I even know that this is not the end...it is simply the closing out of a single chapter as the others slowly begin to descend upon me. No different than the blood which marked the end of childhood, no different than the blood I spilled to learn of lust and love and all the secrets of my body. The blood is just the sign of change, it is the price of secret things.
My name is Rebecca Marsh, and I have always been a detective in one sense or another. Tonight I am bleeding in a small motel, a darkened room alongside the highway just west of Wichita. And I can feel that the time has come, that there will never be another chance to speak what I have known, all the secrets I have so long kept. The ones which I have loved and the one's which have held me so long in silent terror.
My name is Rebecca Marsh and I wish at last to speak of Eseme Bellows, now before the darkness falls.

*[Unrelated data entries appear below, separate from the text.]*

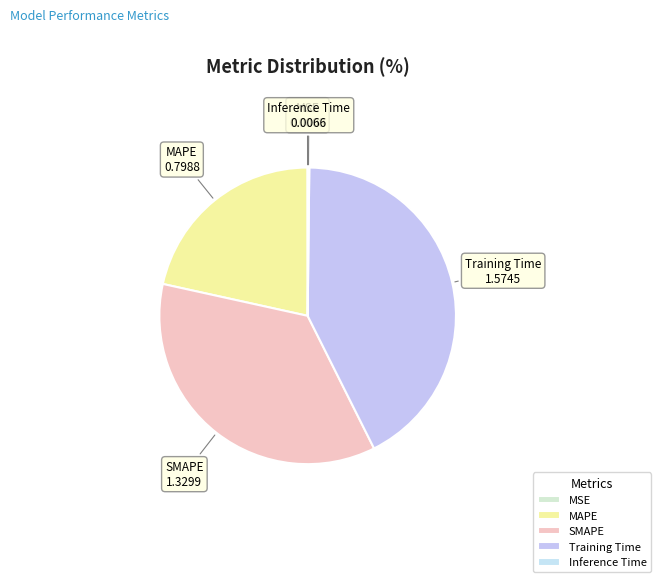

The SMAPE slice represents 36% of the pie. True or false?

True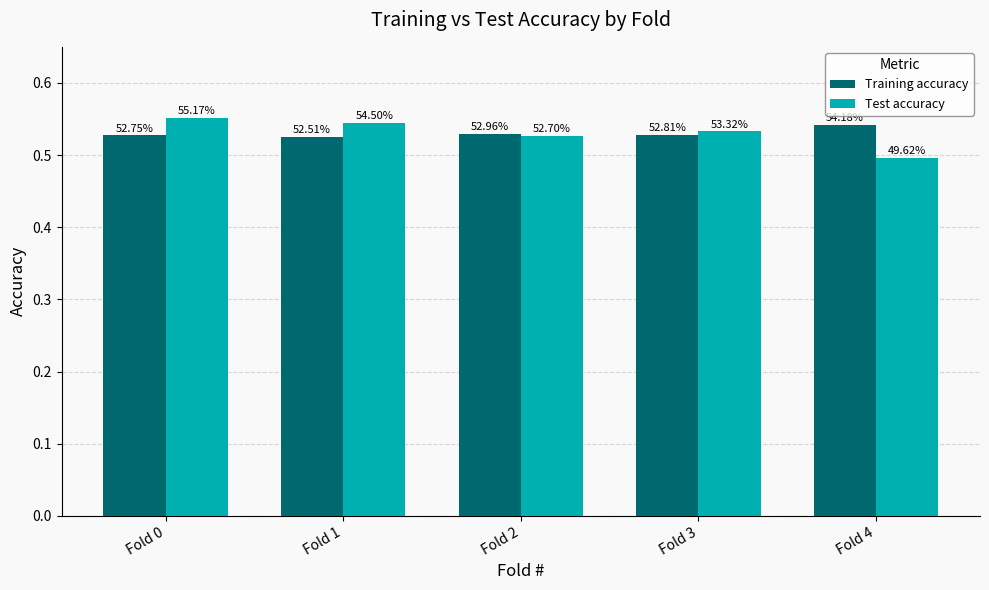

Does the chart contain stacked bars?

No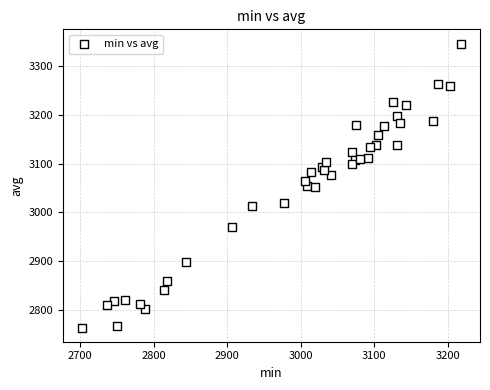

What is the range of Y values (max minus min)?

582.7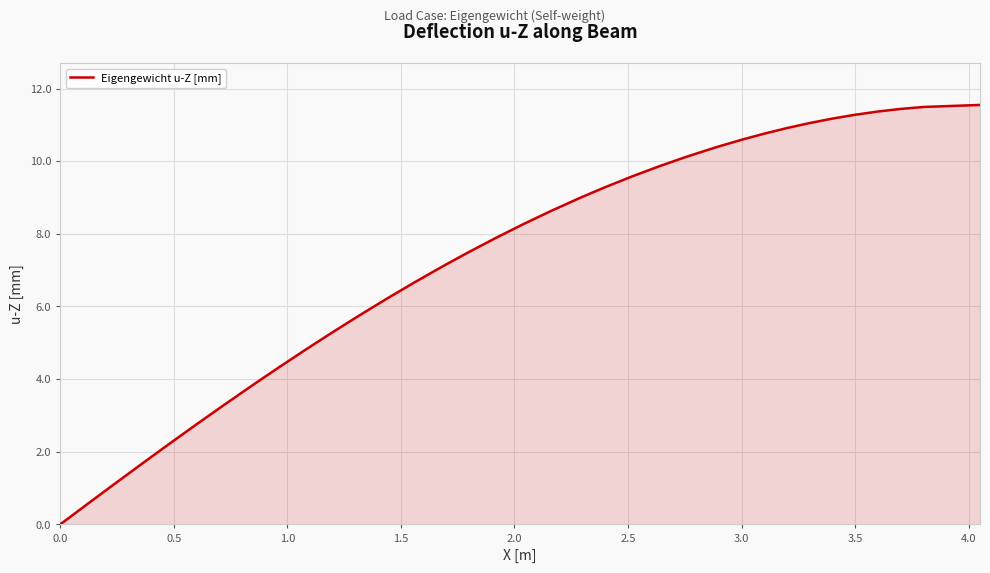

What is the maximum value shown in the chart?

11.5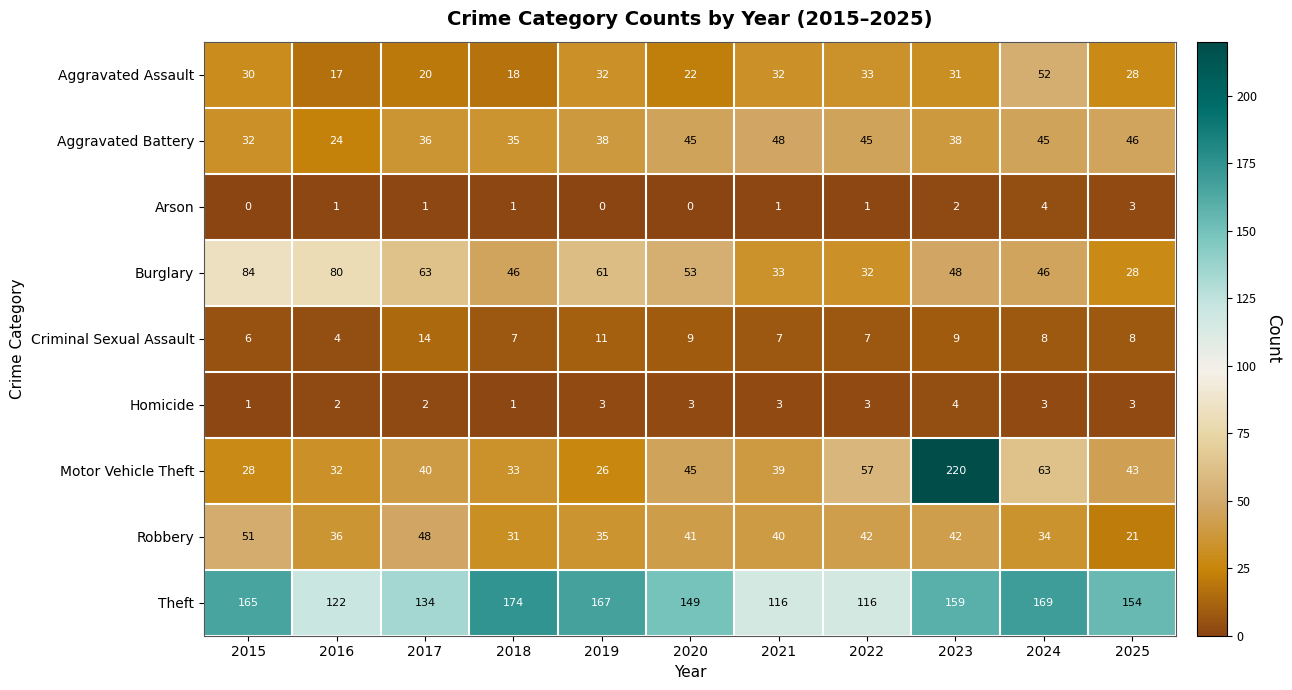

At which category does the chart reach its peak across all series?

2023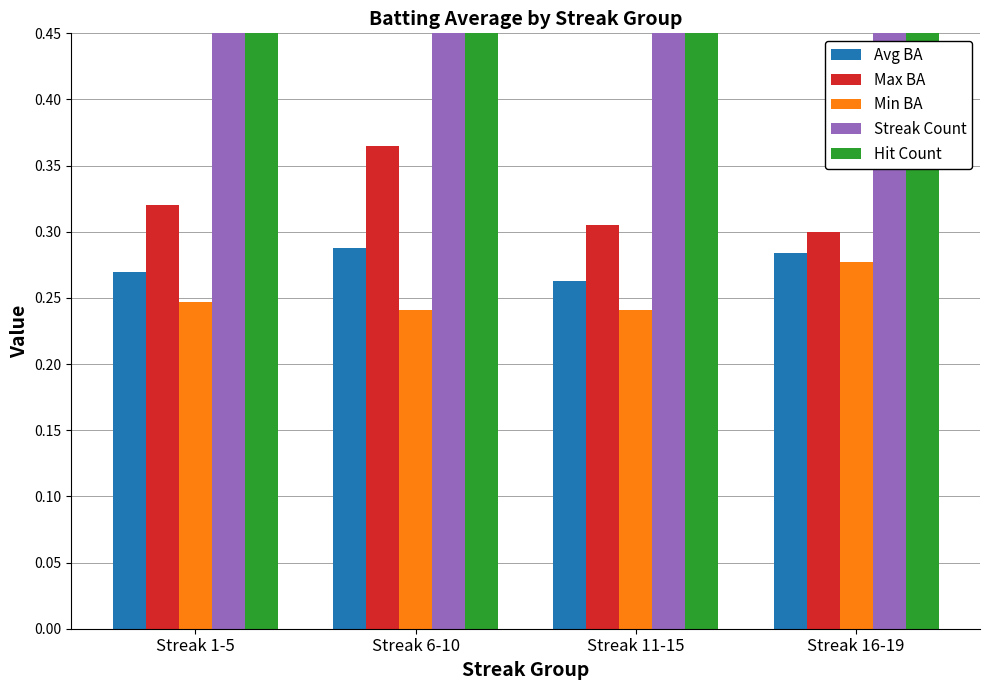

Rank the categories by Hit Count value from lowest to highest.

Streak 16-19, Streak 1-5, Streak 6-10, Streak 11-15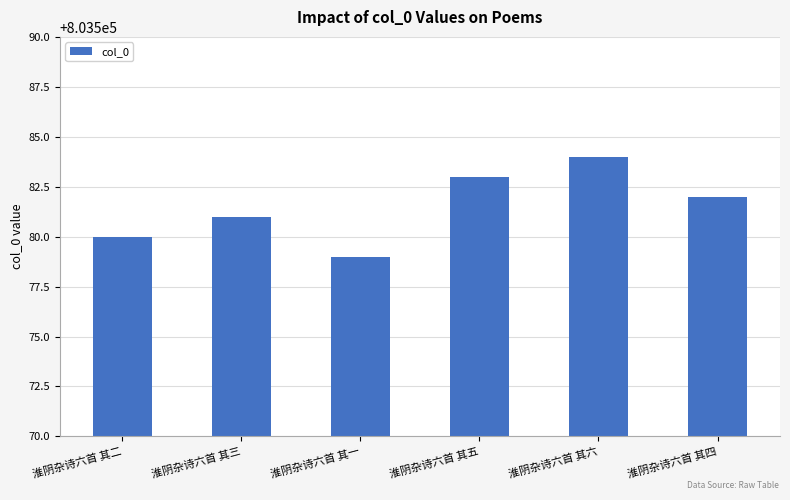

Which has a higher value, 淮阴杂诗六首 其一 or 淮阴杂诗六首 其三?

淮阴杂诗六首 其三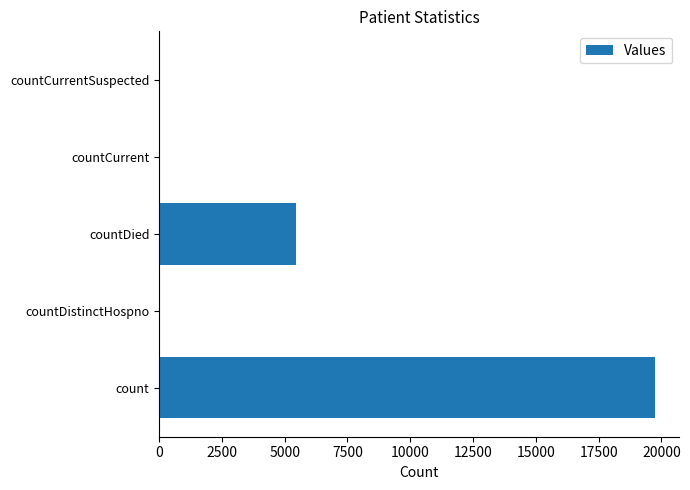

Between countCurrent and count, which is larger?

count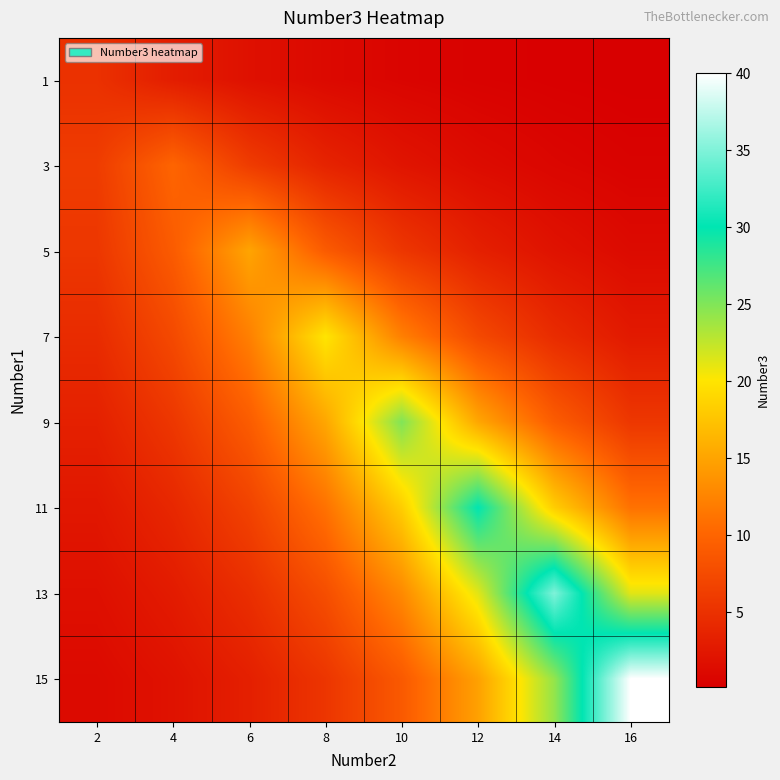

What is the minimum value shown in the chart?

0.2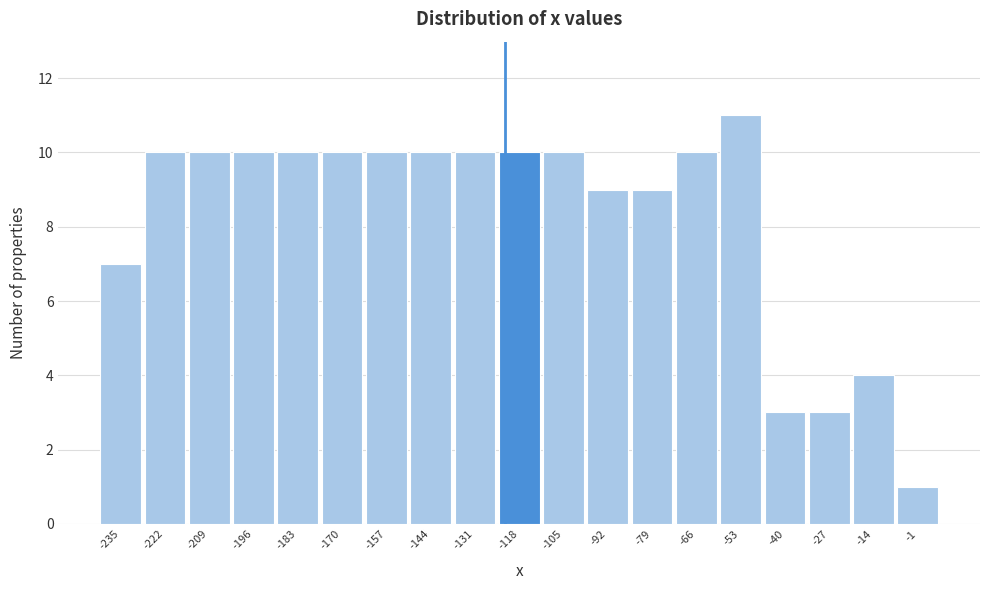

Reading left to right, extract all data points from this chart.

7	10	10	10	10	10	10	10	10	10	10	9	9	10	11	3	3	4	1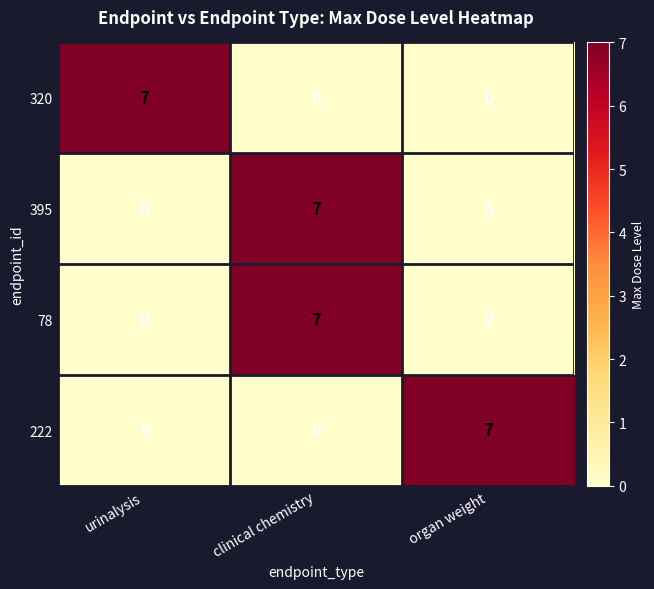

Reading left to right, transcribe all the data shown in this chart.

320: 7	0	0
395: 0	7	0
78: 0	7	0
222: 0	0	7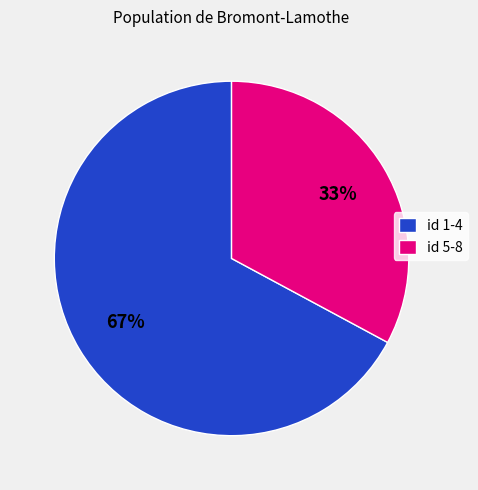

To the nearest percent, what portion does id 5-8 represent?

33%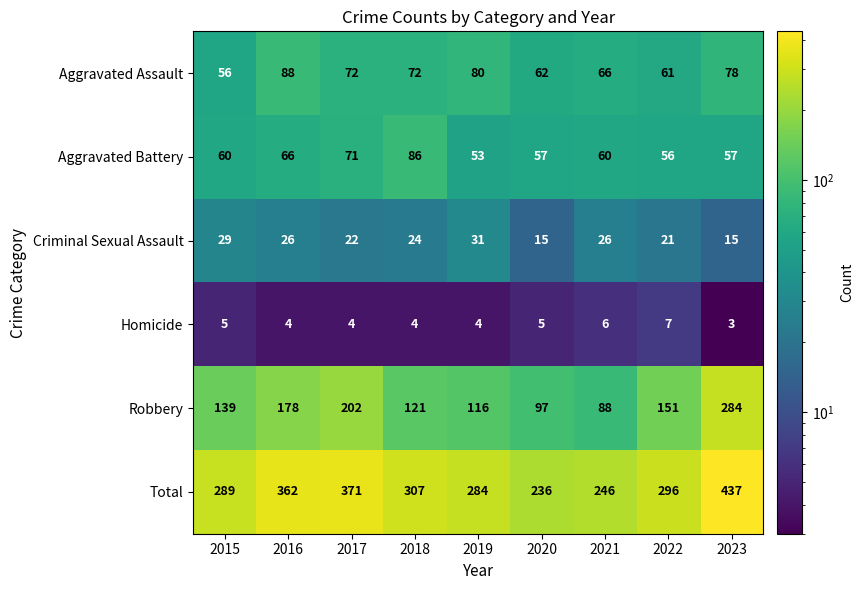

What is the average value of the Homicide series?

5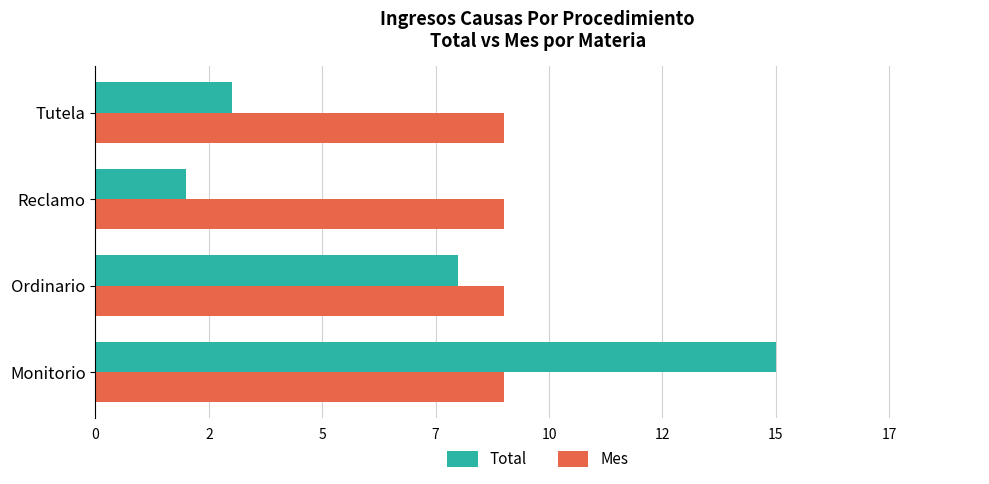

At how many categories does at least one series exceed 14?

1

Tonight is the last chance. Tonight I am bleeding secrets...
***
In the Spring of 1962 I stepped into a haunted house outside of Vermillion South Dakota.
It is hard to describe it any other way, as ridiculous as it sounds. But that is how it began.
I did not know that it was haunted, nobody had ever told me. I doubt that anyone ever knew. To most people it was probably just another abandoned farmhouse along the long and empty highway west, even something picturesque, some lonely reminder of days gone by, framed against the fields and the sound of the wide Missouri River flowing in the near distance. The white paint was only just beginning to peel from along its walls. The glass of the windows was still intact and the wind had not yet claimed the shingles of the roof. Passing by, someone might have thought that the place was still occupied, that within those walls a family lived and laughed. That they were peeking from the windows, that they were hiding in the long grass.
I was twenty three years old and I was heading west to California, another searcher on the trail of the American dream. I had left my New England family and my New England home for the stirring wonder that was California, my head full of dreams of romance and freedom and a world about to dawn.